C’est important parce qu’un jeune peut avoir besoin de parler de son orientation sexuelle dans sa langue familiale et avec quelqu’un qui comprend les références culturelles de son milieu, plutôt que d’avoir à expliquer simultanément sa sexualité et son contexte culturel à un intervenant.
Pour la famille
Il ne faut surtout pas oublier les parents. Dans certains cas, le jeune n’est pas le seul qui a besoin d’aide. Les parents peuvent être profondément attachés à leur enfant mais avoir peur de ce que signifie son homosexualité pour la famille, la religion ou la communauté. Une intervention familiale bien menée peut parfois empêcher que le conflit dégénère en rejet, expulsion du domicile ou rupture complète.
L’objectif ne devrait donc pas être de convaincre immédiatement toute la famille d’adopter une certaine vision de l’homosexualité, mais d’abord de maintenir la sécurité, le dialogue et le lien familial.
Si le jeune est en danger
Si un jeune parle de suicide, d’automutilation ou dit qu’il risque de faire du mal à quelqu’un, il faut sortir du simple accompagnement communautaire et rechercher une intervention professionnelle urgente. Les ressources de Projet 10 recensent notamment des services de crise et d’écoute disponibles au Québec.

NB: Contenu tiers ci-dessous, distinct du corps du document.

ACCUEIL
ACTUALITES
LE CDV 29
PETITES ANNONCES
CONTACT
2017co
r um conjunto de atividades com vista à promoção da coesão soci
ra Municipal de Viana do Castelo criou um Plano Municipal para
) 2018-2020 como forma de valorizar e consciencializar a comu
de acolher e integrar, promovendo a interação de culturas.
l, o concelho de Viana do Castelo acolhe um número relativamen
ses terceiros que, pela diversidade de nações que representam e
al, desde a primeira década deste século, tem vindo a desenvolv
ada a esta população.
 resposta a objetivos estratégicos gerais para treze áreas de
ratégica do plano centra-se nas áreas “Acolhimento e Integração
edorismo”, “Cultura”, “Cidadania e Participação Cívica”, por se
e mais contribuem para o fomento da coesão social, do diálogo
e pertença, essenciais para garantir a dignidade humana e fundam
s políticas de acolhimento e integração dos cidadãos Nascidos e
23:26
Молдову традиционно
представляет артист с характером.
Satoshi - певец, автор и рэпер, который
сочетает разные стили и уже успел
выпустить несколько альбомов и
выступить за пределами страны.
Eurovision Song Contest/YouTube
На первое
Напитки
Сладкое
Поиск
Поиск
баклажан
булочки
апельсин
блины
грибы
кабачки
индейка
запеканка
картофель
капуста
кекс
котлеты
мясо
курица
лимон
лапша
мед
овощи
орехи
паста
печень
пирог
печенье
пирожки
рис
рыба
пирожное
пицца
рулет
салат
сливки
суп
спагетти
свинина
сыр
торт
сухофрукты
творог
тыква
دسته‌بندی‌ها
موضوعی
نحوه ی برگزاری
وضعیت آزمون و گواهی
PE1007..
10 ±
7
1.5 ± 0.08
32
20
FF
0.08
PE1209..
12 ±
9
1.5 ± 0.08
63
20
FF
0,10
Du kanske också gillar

Les principales ressources européennes
ILGA-Europe est probablement le meilleur point de départ pour trouver une organisation locale. Elle regroupe plus de 700 organisations LGBTQI+ dans 54 pays européens et d’Asie centrale et dispose d’un réseau d’organisations membres par pays.
ILGA-Europe — trouver les organisations LGBTQ+ en Europe
Pour un jeune qui est musulman et LGBTQ+, Hidayah est particulièrement intéressant. C’est une organisation britannique consacrée aux personnes LGBTQI+ musulmanes, avec des groupes, des ressources de bien-être et une communauté sécurisée en ligne. Elle peut également orienter vers d’autres organismes.
Pour les réfugiés et demandeurs d’asile LGBTQ+
Rainbow Welcome est particulièrement pertinent pour les personnes LGBTQI+ réfugiées ou demandeuses d’asile en Europe. Le projet propose notamment une carte européenne permettant de rechercher des structures d’accueil et d’hébergement LGBTQI+.
Rainbow Welcome — ressources pour les réfugiés LGBTQI+ en Europe
Et pour les situations où la personne est réellement menacée ou persécutée, Rainbow Railroad, organisme international créé au Canada, peut également intervenir. L’organisation aide des personnes LGBTQI+ exposées à la persécution par de l’aide d’urgence, du soutien financier, de la relocalisation et des programmes d’installation dans un lieu plus sûr.
Rainbow Railroad — demander de l’aide
Quelques ressources nationales particulièrement intéressantes
France
En France, il existe plusieurs associations LGBTQ+ qui travaillent avec les personnes migrantes et réfugiées. La plateforme Rainbow Welcome est particulièrement utile parce qu’elle permet de trouver les structures locales adaptées plutôt que de devoir connaître leur nom à l’avance.
Royaume-Uni
Le Royaume-Uni possède probablement l’un des réseaux les plus développés pour les LGBTQ+ musulmans. Hidayah est la ressource spécialisée la plus évidente. Il existe également Imaan, qui soutient les personnes LGBT musulmanes ainsi que leurs familles et offre des espaces de soutien et d’échange. Le NHS répertorie également Imaan parmi les ressources spécialisées.
Belgique
La Belgique dispose notamment de Merhaba, une association destinée aux personnes LGBTQI+ issues de l’immigration, particulièrement celles originaires de communautés nord-africaines, moyen-orientales et asiatiques. Pour un jeune maghrébin, c’est une ressource à rechercher en priorité.
D’autres ressources sont disponibles dans la plupart des autres pays européens.
L’objectif n’est pas de « sortir » un jeune de sa culture ou de sa religion, mais de lui permettre de vivre son orientation sexuelle sans devoir choisir entre son identité, sa famille et sa sécurité.